• _Data listing_

════

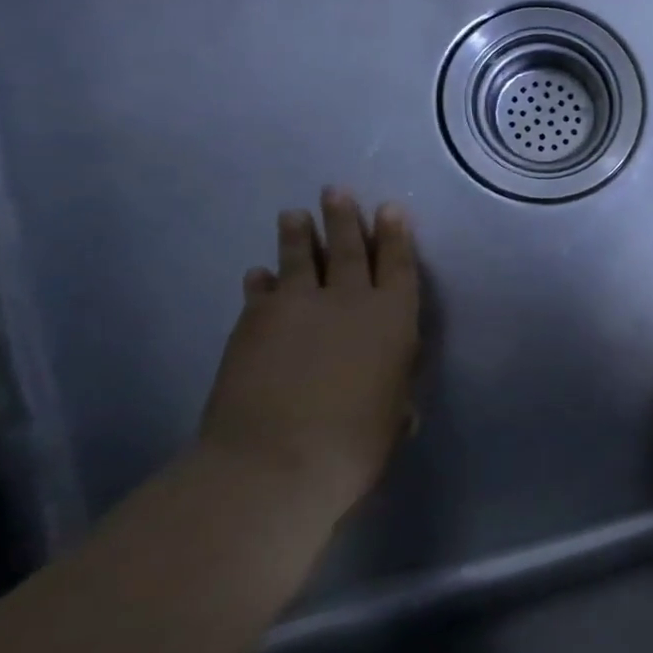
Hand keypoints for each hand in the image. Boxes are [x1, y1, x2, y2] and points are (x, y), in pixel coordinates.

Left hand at [199, 188, 420, 519]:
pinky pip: (261, 290)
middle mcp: (349, 300)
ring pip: (300, 258)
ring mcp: (297, 306)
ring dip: (299, 234)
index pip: (398, 265)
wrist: (277, 461)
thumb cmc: (356, 443)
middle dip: (345, 218)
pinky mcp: (254, 322)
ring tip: (294, 213)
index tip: (390, 209)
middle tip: (337, 191)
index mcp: (393, 319)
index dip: (395, 235)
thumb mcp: (395, 413)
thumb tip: (396, 394)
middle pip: (348, 249)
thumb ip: (396, 389)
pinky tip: (258, 273)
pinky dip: (261, 280)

════

• _Task item_
Only the lines holding the string "thumb" are needed; copy each of them from the material above.

• _Response area_
thumb cmc: (356, 443)
thumb mcp: (395, 413)
thumb tip: (396, 394)
thumb ip: (396, 389)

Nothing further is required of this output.